Cryptocurrency groups are urging the Bank of England (BoE) to drop proposals that would limit how many stablecoins individuals and businesses can hold, warning the plan would leave the UK trailing behind the US and EU in digital asset regulation.
The central bank’s proposal includes ownership caps of £10,000–£20,000 for individuals and £10 million for businesses on systemic stablecoins tokens widely used for payments in Britain or likely to become so. The BoE argues the restrictions are necessary to protect financial stability by preventing large deposit outflows from the banking sector.
Crypto groups hit out at BoE plan to limit stablecoin ownership https://t.co/7mXIbLepF3
— Finance News (@ftfinancenews) September 15, 2025
Industry calls limits unworkable and anti-competitive
The plan has drawn sharp criticism from crypto exchanges and trade bodies. Coinbase vice president of international policy Tom Duff Gordon said the restrictions would be “bad for UK savers, bad for the City and bad for sterling,” adding that no other major jurisdiction has imposed such limits.
Simon Jennings, executive director of the UK Cryptoasset Business Council, said the proposed rules would be difficult to enforce since issuers cannot track individual token holders in real time. Enforcing limits would require costly systems such as digital IDs or constant wallet coordination, he noted.

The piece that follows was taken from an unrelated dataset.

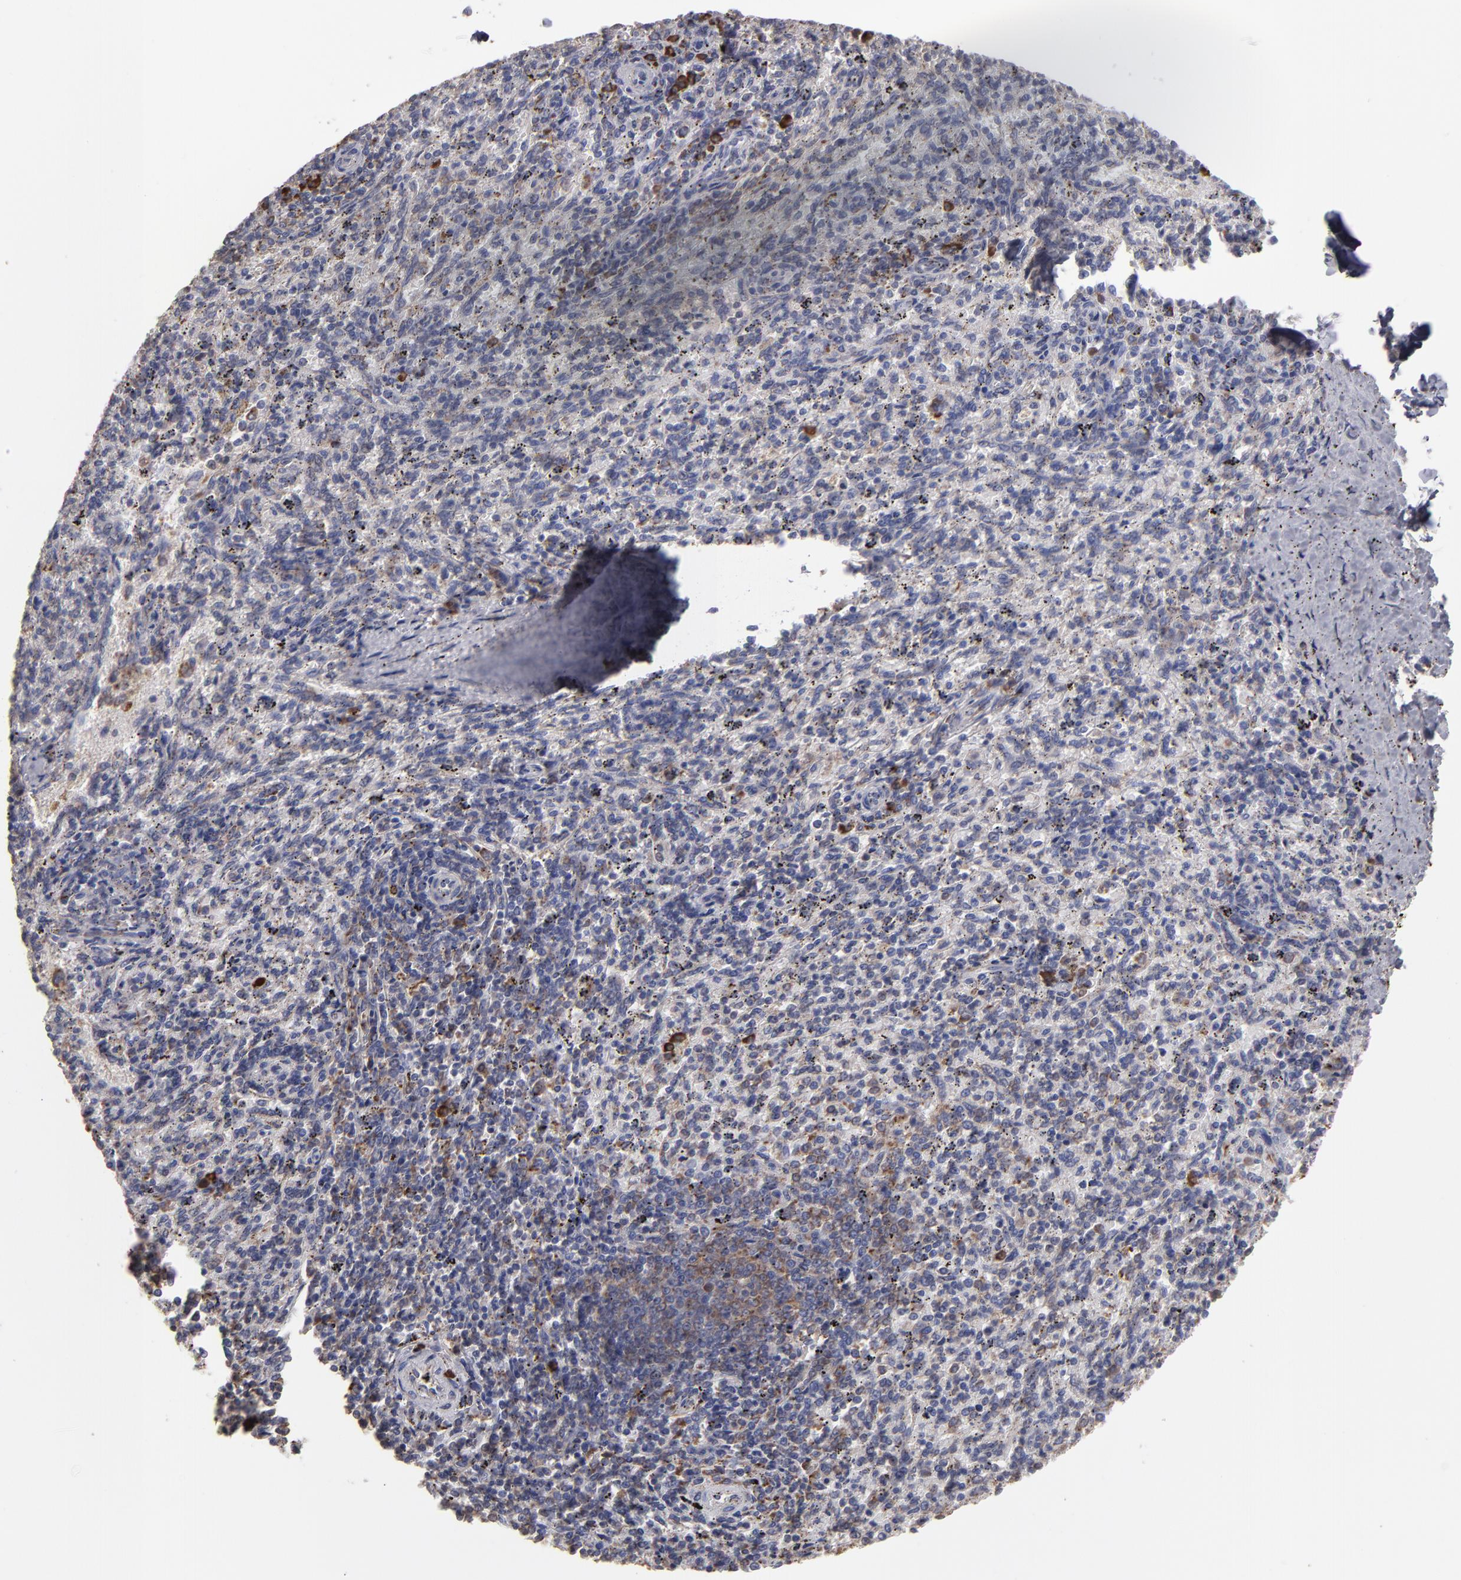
{"staining": {"intensity": "moderate", "quantity": "<25%", "location": "cytoplasmic/membranous"}, "tissue": "spleen", "cell_type": "Cells in red pulp", "image_type": "normal", "snomed": [{"axis": "morphology", "description": "Normal tissue, NOS"}, {"axis": "topography", "description": "Spleen"}], "caption": "A low amount of moderate cytoplasmic/membranous staining is appreciated in about <25% of cells in red pulp in normal spleen. The staining is performed using DAB brown chromogen to label protein expression. The nuclei are counter-stained blue using hematoxylin.", "gene": "SND1", "patient": {"sex": "female", "age": 10}}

Industry executives also warned the caps would undermine stablecoins’ potential to make cross-border payments faster and cheaper, limiting innovation in the UK’s fintech sector.
Regulatory tensions and global race
The debate adds to friction between the BoE and the Treasury, which has pledged to support blockchain innovation. Chancellor Rachel Reeves has emphasized stablecoins and tokenized securities as priorities for digital finance.
While the BoE said the caps may be transitional, critics argue the UK risks falling behind the US, where Congress recently approved legislation embedding stablecoins into the financial system.
With the global stablecoin market now valued at $288 billion and forecast to reach $2 trillion in the coming years, crypto advocates argue Britain must adopt a more competitive framework to maintain its place as a global financial hub.